Anghus Houvouras thinks Warner Bros. should have left Zack Snyder’s DCEU alone…
Let’s go ahead and get all the vitriolic stuff out-of-the-way: Zack Snyder’s vision for the DC Extended Universe is divisive. Fans have been polarized for his emotionally obtuse versions of some of comics most iconic heroes. There are some of us who have appreciated the radically different choices Zack Snyder made with Man of Steel and the Ultimate Cut of Batman v Superman: Dawn of Justice. Others have been driven to madness by Snyder’s creative choices that have sometimes bordered on the baffling. Still, I think at the end of this troubling trilogy of films one thing is abundantly clear:
Warner Bros. should have left these movies alone and let Snyder make the stories he set out to tell.
You are rarely going to see a column where someone sides with a studio. Naturally our loyalties lie more with the writer and director of a movie over the faceless executives and their money-making motivations. I’m a firm believer that the creative process sometimes requires pushback. There needs to be people willing to tell filmmakers when to reign in the excess or force them to work within a specific creative framework. Often times this task falls to producers rather than studio shills. It’s why the first three Star Wars films are great and the prequels are garbage. At the start of the Star Wars phenomenon, there were still people willing to say ‘Whoa George, this is a little bit crazy’ instead of the army of ‘Yes-Men’ that surrounded him while he was making terrible pieces of weaponized fiction like The Phantom Menace.
The knee-jerk reaction to seeing a movie that has been molested as badly as Justice League is ‘Hey Warner Bros., leave Zack Snyder’s vision alone’. That’s why you end up with 100 different columns and petitions from people wanting to see what his finished vision would have looked like. The one before Joss Whedon came in and shat up everything with his textbook mediocrity.
We all want Zack Snyder to sit down and show us all of Joss Whedon’s inappropriate touching. But the truth is we’ll probably never see a Zack Snyder cut of the film. Much like we’ll never see Josh Trank’s original second half of the Fantastic Four or the original third act of World War Z. Right now Warner Bros. is trying to figure out who to shit-can for this disaster, not dump more money into a Snyder restoration.

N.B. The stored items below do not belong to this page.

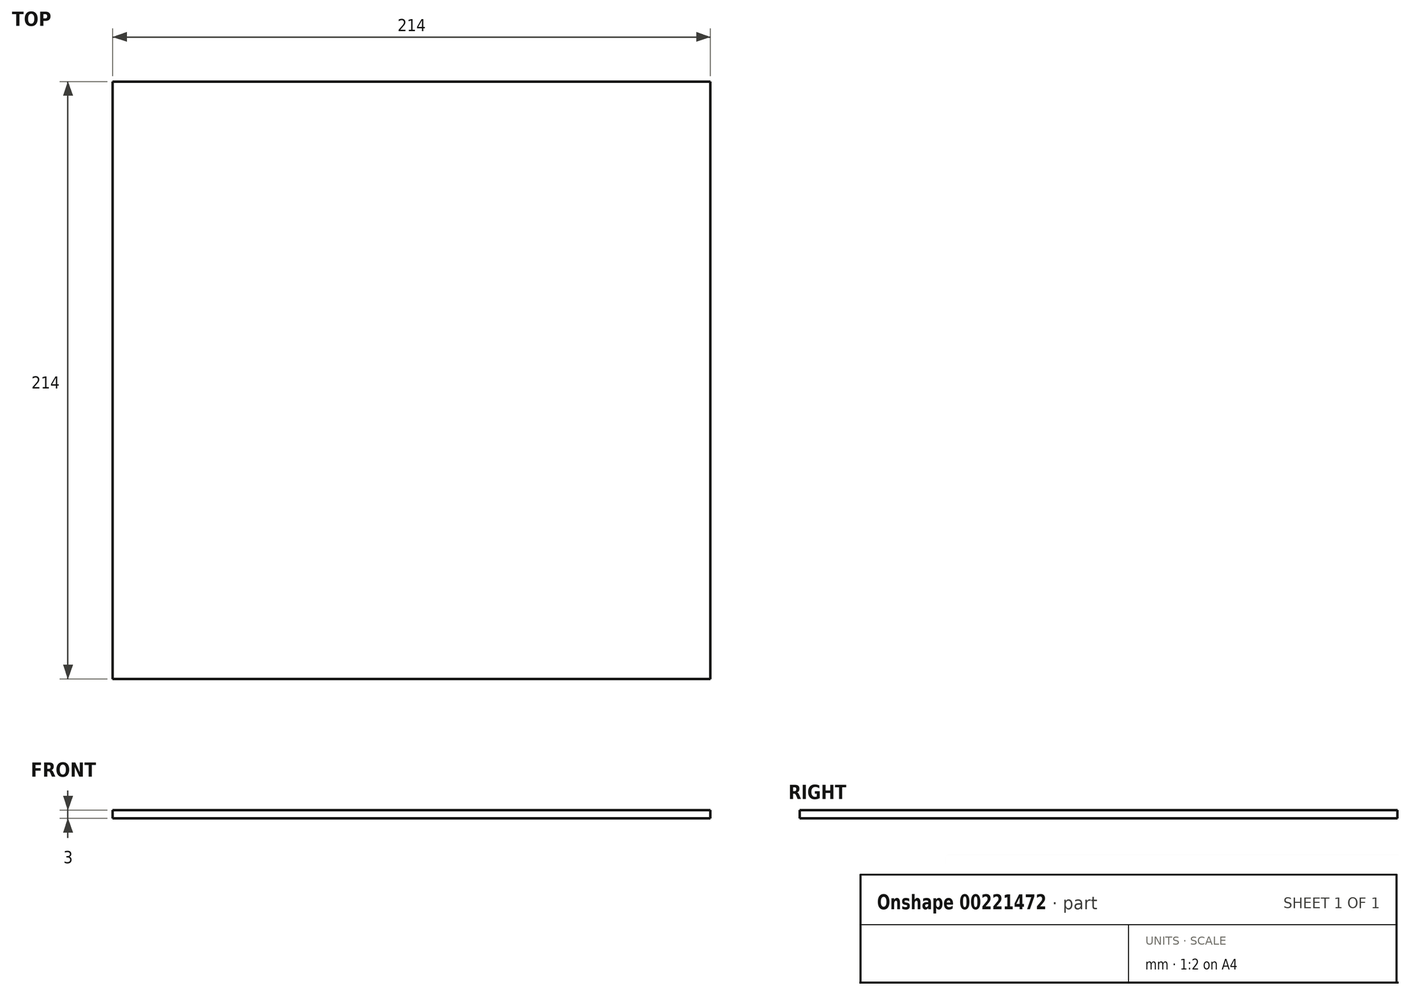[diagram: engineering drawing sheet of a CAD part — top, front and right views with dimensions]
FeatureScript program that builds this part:
annotation { "Feature Type Name" : "Feature", "Feature Type Description" : "" }
export const myFeature = defineFeature(function(context is Context, id is Id, definition is map)
    precondition{}
    {
        {
            var Q0;
            Q0=qCreatedBy(makeId("Top.planeOp"),FACE);
            var sketch = newSketch(context, id + "F0", { "sketchPlane" : qUnion([Q0])});
            skLineSegment(sketch, "E0.bottom", {"start": v(0, 0) * mm, "end": v(214, 0) * mm});
            skLineSegment(sketch, "E0.top", {"start": v(0, 214) * mm, "end": v(214, 214) * mm});
            skLineSegment(sketch, "E0.left", {"start": v(0, 0) * mm, "end": v(0, 214) * mm});
            skLineSegment(sketch, "E0.right", {"start": v(214, 0) * mm, "end": v(214, 214) * mm});
            skSolve(sketch);
        }
        {
            var Q0;
            Q0=makeQuery(id+"F0.imprint","IMPRINT",FACE,{"disambiguationData":[TD([[makeQuery(id+"F0.imprint","IMPRINT",EDGE,{"derivedFrom":sQuery(id+"F0.wireOp",EDGE,"E0.bottom")}),1.0]])]});
            extrude(context, id + "F1", {"entities" : qUnion([Q0]), "depth" : 3 * mm});
        }
    });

There’s another reason why Warner Bros. should have left Snyder’s DCEU movies alone: They’d be better off if they had.
Right now Warner Bros. is taking a brutal beating in the press and the court of public opinion that is social media. Not only is Justice League a huge financial disappointment, but the blame for the film’s failure is being heaped onto the studio’s shoulders. Batman v Superman was a disappointment. A movie that was not engineered as a four-quadrant crowd-pleaser. Snyder was attempting something loftier. Though you could argue his success level, the film they approved and financed was always going to struggle to please audiences. The financial returns for Batman v Superman and Justice League were flawed at the engineering level. For the kind of money Warner Bros. wanted, entirely different creative blueprints would have been needed.
Warner Bros.’ tinkering on Batman v Superman gave audiences an incoherent blockbuster. Their wholesale chop-shop reassembly of Justice League created a personality free, cringe-inducing monstrosity. Their attempts to ‘fix’ Justice League ended up creating something infinitely less interesting and worthy of derision. Instead of coming out on the other side like a studio that had let a polarizing filmmaker finish his vision, they come across looking wholly incompetent for putting Snyder in charge in the first place and stripping away anything that made this films remotely interesting.
Does anyone think Justice League would have performed any worse if they had ditched the $100 million dollars worth of re-shoots and let it ride one more time under Snyder’s guidance? Did Warner Bros. really believe that they could fix what was broken in Justice League with some of Joss Whedon’s terrible dialogue? They should have let Snyder complete his vision for these stories, given him the boot when they failed to meet audience expectations and the financial thresholds required to continue and handed the reigns over to someone else at their completion.
Warner Bros. is in such a perilous position right now. They have a hit with Wonder Woman, and whether you like Aquaman or not there’s a finished film being readied for release in 2018. I understand why Warner Bros. thought they needed to destroy Snyder’s Justice League and use the pieces to create something more four-quadrant friendly, but they should have seen this coming.
If they’d let Snyder finish the job, we’d have ended up with another polarizing film with a clear identity, instead of this freakish personality-free hybrid. Then, when the film disappointed at the box office Snyder could have taken the fall and the DC Extended Universe could be handed over to someone else. Because when I watched Justice League, I wasn’t thinking about how Snyder screwed this up. I was thinking that the execs at Warner Bros. have no idea what they’re doing. Not if they think Justice League is a movie anyone wants to ever sit through again.